An Australian man has appeared in a new hostage video with the barrel of a gun pressed against his head, a U.S.-based monitor of militant groups said Tuesday.
Unidentified assailants kidnapped Craig McAllister, a 56-year-old football coach, in Sanaa, the Yemeni capital, in September 2016. He appeared in an initial kidnap video in October. The group behind his kidnapping remains unknown.
According to SITE Intelligence, the 12-second video shows McAllister addressing the Australian government, the Yemeni Football Association and Yemen’s “Department of Youth and Sport,” saying that they must meet the demands of the captors "or they will kill me."
The video was uploaded to a file-sharing website on Tuesday, SITE said, although it was unclear when the footage was actually filmed. There was no mention of money in the video released on Tuesday.
In the 24-second October video, he said his kidnappers wanted money, but both they and McAllister have specified no figures for his release. “I have been working as a football coach...at the moment I am kidnapped by a group here,” he said in the video. “They are requesting that the Australian government send the money they have requested.”
Australian authorities are yet to comment on the new video but after the October footage, Australian Foreign Minister Julie Bishop said the country was seeking to provide consular support to McAllister’s family.

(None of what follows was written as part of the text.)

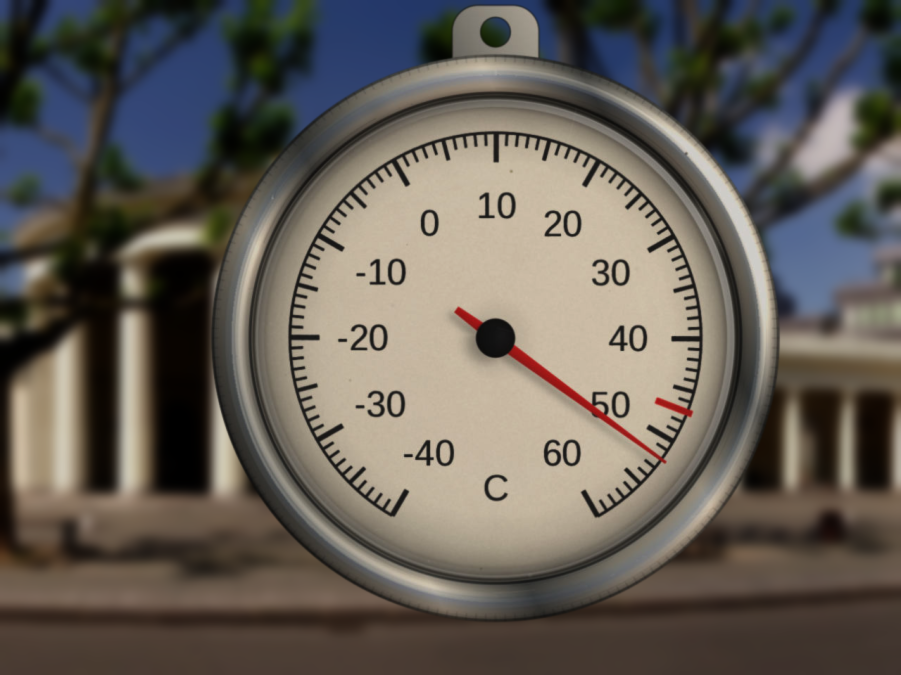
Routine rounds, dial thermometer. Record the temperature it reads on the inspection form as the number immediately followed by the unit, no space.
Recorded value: 52°C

McAllister’s assistant in Yemen, Abdullah al-Maghribi, said that he was coaching a youth team at Al-Ahli Sanaa football club for two years before being kidnapped, according to Australian news site news.com.au. He said that an Islamist group had kidnapped McAllister but did not elaborate.

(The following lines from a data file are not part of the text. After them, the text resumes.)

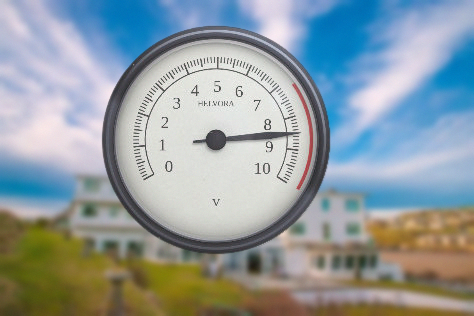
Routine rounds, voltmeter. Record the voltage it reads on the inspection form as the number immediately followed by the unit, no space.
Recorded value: 8.5V
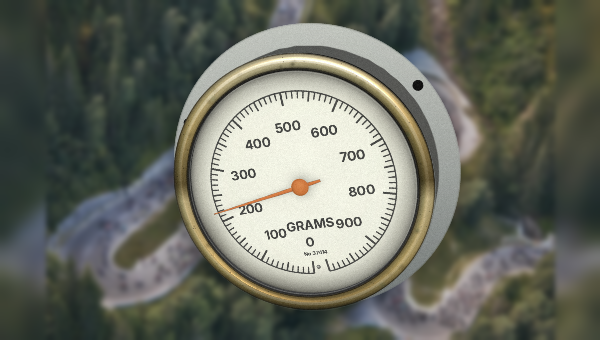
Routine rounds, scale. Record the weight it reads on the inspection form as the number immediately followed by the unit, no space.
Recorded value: 220g
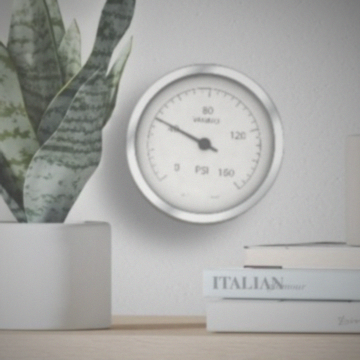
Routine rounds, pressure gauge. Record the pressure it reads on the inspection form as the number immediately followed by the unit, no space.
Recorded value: 40psi
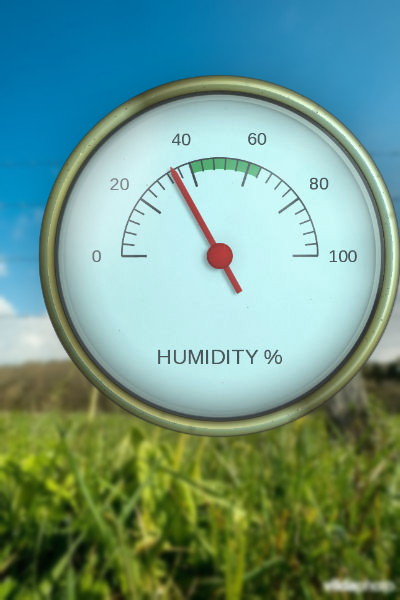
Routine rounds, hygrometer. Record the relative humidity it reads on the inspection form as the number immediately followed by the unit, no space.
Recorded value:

The Australian newspaper reported that the assailants kidnapped McAllister during a training session, citing a member of the Al-Ahli team, but this remains unconfirmed.
Houthi rebels captured Sanaa in September 2014, forcing President Abedrabbo Mansour Hadi to flee the country. He has since returned to operate out of his traditional base, the southern city of Aden. A Saudi-led coalition is conducting a bombing campaign against the Shiite Iranian-backed rebels in the capital and other areas of its control in the country's north.
Foreign nationals remain a target for the myriad of actors in the Yemeni conflict. At least a dozen foreigners have been kidnapped since 2009 and, while many have been released unharmed, U.S. journalist Luke Somers and South African teacher Pierre Korkie died in December 2014 in a failed U.S. commando raid to rescue them from Al-Qaeda in the country’s southeast.